* Data listing

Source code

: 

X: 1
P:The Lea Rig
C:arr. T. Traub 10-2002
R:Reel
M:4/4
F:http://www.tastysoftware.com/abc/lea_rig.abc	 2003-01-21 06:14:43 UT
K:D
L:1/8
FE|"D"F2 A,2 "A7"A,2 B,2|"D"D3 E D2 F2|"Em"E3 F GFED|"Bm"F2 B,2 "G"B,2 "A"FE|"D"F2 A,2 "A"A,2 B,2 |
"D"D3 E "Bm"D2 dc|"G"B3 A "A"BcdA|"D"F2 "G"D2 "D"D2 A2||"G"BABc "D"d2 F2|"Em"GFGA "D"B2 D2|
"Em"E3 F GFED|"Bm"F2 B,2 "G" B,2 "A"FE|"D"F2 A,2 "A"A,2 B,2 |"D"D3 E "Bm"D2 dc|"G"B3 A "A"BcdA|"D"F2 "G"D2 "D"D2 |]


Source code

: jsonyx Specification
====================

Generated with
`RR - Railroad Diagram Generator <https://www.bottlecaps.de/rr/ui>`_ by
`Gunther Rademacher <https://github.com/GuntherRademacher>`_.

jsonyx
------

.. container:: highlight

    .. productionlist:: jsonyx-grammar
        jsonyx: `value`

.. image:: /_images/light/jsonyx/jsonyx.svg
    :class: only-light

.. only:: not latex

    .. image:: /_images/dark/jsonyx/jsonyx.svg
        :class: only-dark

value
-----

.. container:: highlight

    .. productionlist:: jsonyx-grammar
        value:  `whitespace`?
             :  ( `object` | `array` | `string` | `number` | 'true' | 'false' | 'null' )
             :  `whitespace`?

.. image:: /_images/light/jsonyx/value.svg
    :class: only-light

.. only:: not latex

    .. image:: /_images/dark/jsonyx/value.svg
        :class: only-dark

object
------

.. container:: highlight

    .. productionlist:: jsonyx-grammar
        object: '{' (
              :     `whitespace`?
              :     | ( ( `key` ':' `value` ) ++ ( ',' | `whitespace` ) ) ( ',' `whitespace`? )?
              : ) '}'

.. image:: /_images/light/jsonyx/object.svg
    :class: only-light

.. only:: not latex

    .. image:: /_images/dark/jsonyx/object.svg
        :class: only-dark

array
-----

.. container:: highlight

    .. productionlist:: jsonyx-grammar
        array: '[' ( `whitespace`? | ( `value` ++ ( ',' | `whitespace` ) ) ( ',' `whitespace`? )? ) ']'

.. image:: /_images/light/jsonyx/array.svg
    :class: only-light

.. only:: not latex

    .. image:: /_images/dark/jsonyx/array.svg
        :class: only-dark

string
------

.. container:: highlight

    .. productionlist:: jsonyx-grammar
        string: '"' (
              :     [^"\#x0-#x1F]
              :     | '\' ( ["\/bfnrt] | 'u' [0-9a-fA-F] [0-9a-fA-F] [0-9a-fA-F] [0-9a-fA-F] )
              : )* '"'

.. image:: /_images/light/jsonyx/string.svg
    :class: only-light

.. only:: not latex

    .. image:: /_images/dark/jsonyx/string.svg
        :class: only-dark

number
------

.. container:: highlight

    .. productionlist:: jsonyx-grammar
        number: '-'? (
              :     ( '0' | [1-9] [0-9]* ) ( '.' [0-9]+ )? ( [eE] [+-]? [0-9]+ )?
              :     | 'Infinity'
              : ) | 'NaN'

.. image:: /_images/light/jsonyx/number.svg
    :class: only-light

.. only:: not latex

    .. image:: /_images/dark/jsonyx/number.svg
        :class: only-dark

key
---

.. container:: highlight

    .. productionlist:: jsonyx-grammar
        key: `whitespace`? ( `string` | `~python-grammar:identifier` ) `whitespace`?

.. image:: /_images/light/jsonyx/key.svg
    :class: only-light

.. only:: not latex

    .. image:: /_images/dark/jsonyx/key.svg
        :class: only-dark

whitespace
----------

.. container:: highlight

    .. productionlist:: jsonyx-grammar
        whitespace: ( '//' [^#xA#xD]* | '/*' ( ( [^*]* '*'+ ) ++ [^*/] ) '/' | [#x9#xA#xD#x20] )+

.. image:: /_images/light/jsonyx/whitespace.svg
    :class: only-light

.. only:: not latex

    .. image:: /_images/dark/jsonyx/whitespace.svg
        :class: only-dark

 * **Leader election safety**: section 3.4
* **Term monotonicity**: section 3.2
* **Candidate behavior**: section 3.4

* Instructions to follow
Track down every line in the entries that includes the string "object", and copy it.

* The answer
             :  ( `object` | `array` | `string` | `number` | 'true' | 'false' | 'null' )
object
        object: '{' (
.. image:: /_images/light/jsonyx/object.svg
    .. image:: /_images/dark/jsonyx/object.svg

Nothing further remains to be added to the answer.